* _EXERCISE OBJECTIVE_
If pictures are present, leave them out, and copy the data word for word.

* _DATA_
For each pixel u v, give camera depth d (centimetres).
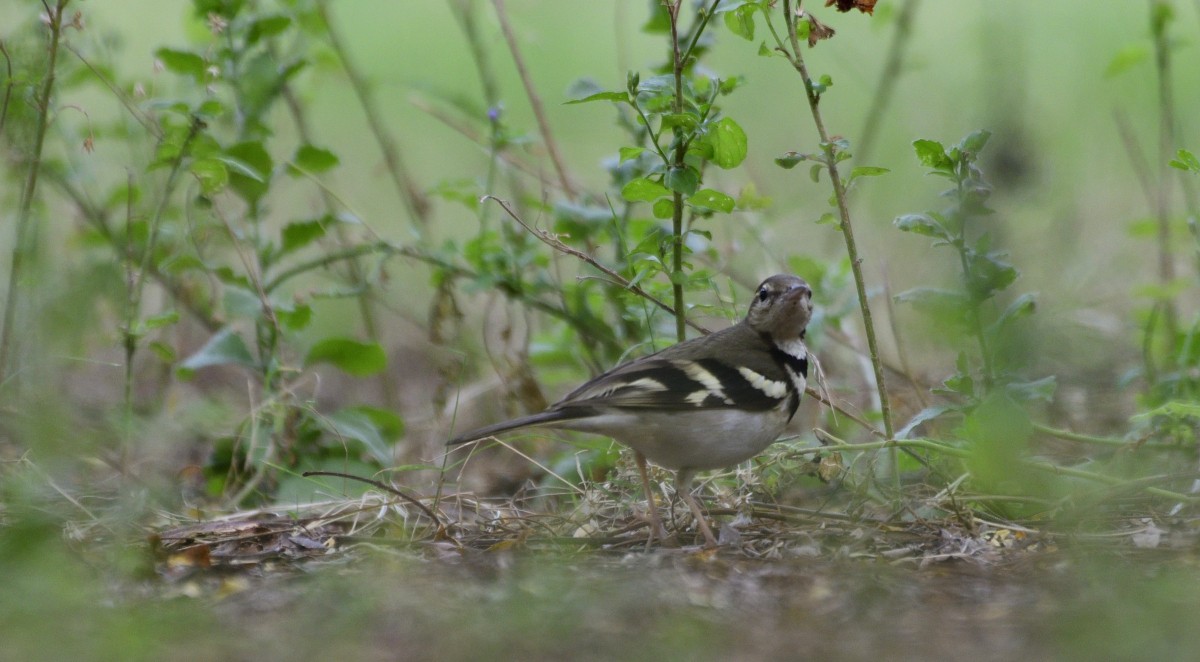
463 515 1164
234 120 1366
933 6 2731
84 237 1423
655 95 1141
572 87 1139
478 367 1579
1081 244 1847
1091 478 1055
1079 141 2238
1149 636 693
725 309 1180
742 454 1070
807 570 912
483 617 770
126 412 1184
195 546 999
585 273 1429
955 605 807
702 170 1215
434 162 2344
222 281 1293
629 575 901
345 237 1563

* _WORKED SOLUTION_
For each pixel u v, give camera depth d (centimetres).
463 515 1164
234 120 1366
933 6 2731
84 237 1423
655 95 1141
572 87 1139
478 367 1579
1081 244 1847
1091 478 1055
1079 141 2238
1149 636 693
725 309 1180
742 454 1070
807 570 912
483 617 770
126 412 1184
195 546 999
585 273 1429
955 605 807
702 170 1215
434 162 2344
222 281 1293
629 575 901
345 237 1563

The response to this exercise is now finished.